■ **Informazioni sul compito**
Prosegui l'articolo sulla visita in America latina del sottosegretario Donato Di Santo, ripartendo subito dopo l'ultima frase riportata.

■ **Estratto fornito**

━━━━━━━━━━

Una “nuova stagione” tra Italia e Sudamerica

CARACAS – Una “nuova stagione” nei rapporti tra Italia e America latina: è il principio ispiratore della visita di Donato Di Santo, sottosegretario agli Esteri con delega all’America latina, al subcontinente americano. Il Venezuela, come egli stesso precisa, è il sedicesimo paese del suo tour, che da domenica prosegue con la visita a Panama. Abbiamo incontrato il sottosegretario sabato, in occasione della conferenza stampa tenutasi nella residenza dell’ambasciatore Gerardo Carante. Tra i presenti anche Mario Martinelli, responsabile di El Aragueño e di TVS, i media della famiglia Sindoni.

━━━━━━━━━━

■ **Insieme di dati**
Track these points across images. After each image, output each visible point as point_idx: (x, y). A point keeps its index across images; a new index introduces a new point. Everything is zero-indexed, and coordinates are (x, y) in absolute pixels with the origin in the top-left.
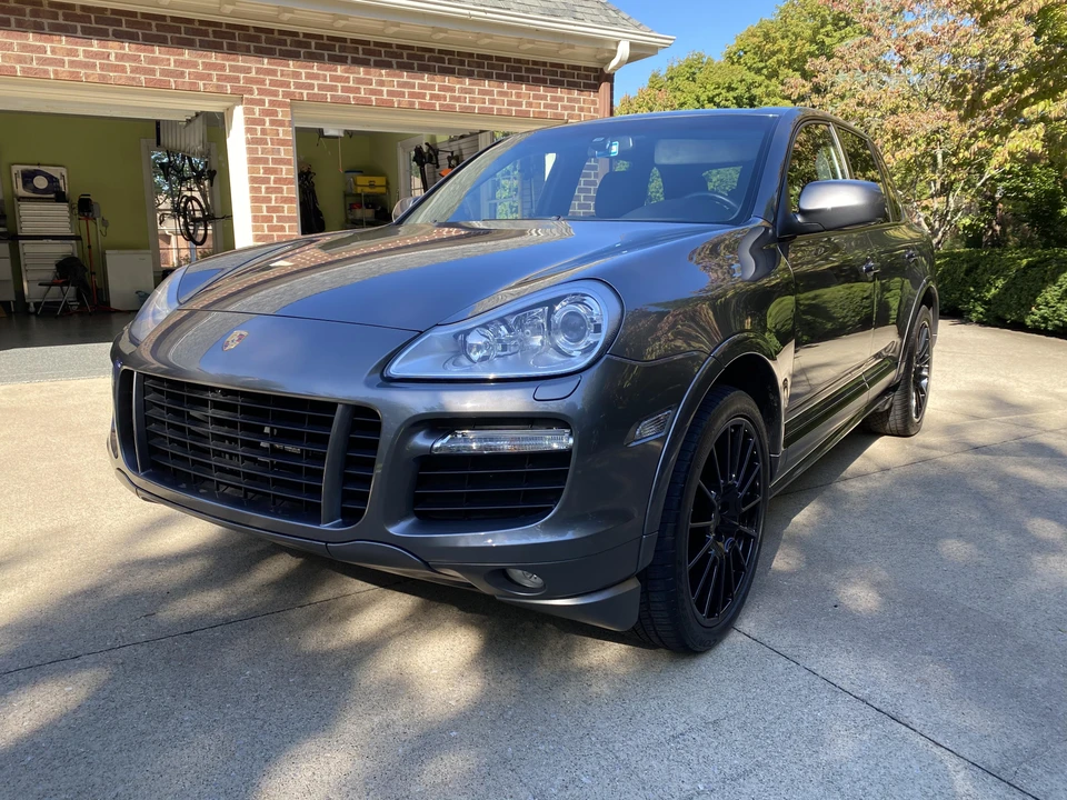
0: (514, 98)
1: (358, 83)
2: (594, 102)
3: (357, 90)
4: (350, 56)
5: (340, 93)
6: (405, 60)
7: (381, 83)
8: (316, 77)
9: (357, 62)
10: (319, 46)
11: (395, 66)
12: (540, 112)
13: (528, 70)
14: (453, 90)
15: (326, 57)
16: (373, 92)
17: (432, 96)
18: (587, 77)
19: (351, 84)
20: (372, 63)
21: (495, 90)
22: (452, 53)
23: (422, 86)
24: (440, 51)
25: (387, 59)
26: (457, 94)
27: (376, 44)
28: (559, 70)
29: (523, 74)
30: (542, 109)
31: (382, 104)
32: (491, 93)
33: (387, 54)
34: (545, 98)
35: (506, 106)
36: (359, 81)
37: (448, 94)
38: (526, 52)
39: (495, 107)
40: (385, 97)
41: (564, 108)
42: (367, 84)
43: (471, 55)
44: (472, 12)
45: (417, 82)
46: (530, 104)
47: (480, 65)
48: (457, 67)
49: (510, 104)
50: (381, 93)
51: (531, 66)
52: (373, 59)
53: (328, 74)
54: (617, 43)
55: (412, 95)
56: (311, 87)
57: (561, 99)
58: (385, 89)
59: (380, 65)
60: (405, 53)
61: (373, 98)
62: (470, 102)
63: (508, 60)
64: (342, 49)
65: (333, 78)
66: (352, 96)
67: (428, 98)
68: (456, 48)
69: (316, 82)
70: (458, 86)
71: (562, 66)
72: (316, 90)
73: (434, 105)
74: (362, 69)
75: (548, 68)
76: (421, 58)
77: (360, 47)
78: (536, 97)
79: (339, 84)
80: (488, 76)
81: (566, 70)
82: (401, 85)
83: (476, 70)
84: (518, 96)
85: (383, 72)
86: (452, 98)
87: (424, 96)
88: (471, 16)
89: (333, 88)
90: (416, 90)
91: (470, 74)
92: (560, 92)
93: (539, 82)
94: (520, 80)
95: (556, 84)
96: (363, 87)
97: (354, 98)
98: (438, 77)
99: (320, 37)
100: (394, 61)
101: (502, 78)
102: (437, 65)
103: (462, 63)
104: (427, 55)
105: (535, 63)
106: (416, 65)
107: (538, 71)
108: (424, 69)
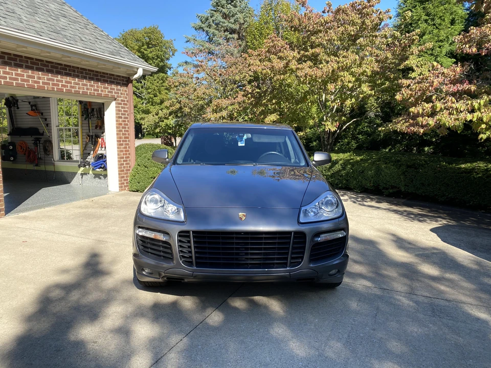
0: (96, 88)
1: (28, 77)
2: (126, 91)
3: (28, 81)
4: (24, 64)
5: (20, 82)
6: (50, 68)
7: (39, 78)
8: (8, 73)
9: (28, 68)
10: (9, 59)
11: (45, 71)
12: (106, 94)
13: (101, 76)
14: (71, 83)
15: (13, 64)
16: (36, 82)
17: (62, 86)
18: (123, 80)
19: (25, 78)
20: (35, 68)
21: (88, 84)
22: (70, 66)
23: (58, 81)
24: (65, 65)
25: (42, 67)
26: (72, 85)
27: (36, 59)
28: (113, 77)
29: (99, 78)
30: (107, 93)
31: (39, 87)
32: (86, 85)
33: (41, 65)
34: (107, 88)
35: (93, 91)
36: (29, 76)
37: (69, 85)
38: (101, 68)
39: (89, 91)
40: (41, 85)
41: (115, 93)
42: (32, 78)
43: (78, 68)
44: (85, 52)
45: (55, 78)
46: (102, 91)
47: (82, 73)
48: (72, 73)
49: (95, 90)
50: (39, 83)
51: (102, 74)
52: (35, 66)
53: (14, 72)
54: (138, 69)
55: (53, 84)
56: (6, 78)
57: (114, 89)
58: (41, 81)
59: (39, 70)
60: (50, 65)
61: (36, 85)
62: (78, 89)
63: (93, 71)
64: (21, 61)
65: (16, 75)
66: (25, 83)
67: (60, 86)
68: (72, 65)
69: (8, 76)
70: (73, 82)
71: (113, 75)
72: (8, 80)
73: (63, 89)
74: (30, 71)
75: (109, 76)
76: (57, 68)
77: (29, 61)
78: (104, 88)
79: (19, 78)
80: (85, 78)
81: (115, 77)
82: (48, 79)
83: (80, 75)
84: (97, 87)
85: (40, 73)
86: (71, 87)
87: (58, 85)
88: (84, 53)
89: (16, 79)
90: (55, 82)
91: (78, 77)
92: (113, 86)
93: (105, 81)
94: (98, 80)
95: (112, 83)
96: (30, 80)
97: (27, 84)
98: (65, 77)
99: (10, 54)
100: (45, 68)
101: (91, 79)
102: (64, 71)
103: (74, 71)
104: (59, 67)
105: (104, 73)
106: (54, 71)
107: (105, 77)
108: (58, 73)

━━━━━━━━━━

■ **Risposta al problema**
“L’impegno del governo Prodi, lo scopo di tutte le visite che l’esecutivo sta inviando nel continente – esordisce Di Santo, che risponde alle domande dei giornalisti locali in un castellano inappuntabile – è riallacciare le relazioni dell’Italia con l’America latina, che sono state troppo a lungo trascurate. Io personalmente sono stato in 15 paesi, il Venezuela è il sedicesimo. Il Venezuela lasciato regolarmente fuori dai tour programmati dalla Farnesina? Non è vero, anche l’anno scorso questo paese è stato oggetto di visite di delegazioni parlamentari, sottosegretari del precedente governo, del viceministro Danieli. Se le più alte cariche istituzionali e governative non sono ancora passate per il Venezuela è perché le relazioni di questo paese con l’Italia erano già state efficacemente portate avanti dal precedente governo. Se D’Alema ha scelto di andare in Perù piuttosto che qui è perché, prima di lui, l’ultima visita in quel paese di un esponente del governo italiano risaliva a 39 anni fa, quando l’allora ministro degli Esteri Colombo si recò a Lima. In questo senso, il Venezuela è uno dei punti in cui, tra governo Berlusconi e governo Prodi, c’è una continuità”.


“L’Italia prova verso il Venezuela un’affinità culturale, storica, per non parlare del legame costituito dalla comunità italiana che qui risiede. Siamo profondamente grati ai compatrioti che, dopo la guerra, hanno abbandonato un paese in rovina per trasferirsi in queste terre e sviluppare delle attività che, adesso, contribuiscono a costruire il futuro del Venezuela. Un futuro con il quale l’Italia vuole collaborare”.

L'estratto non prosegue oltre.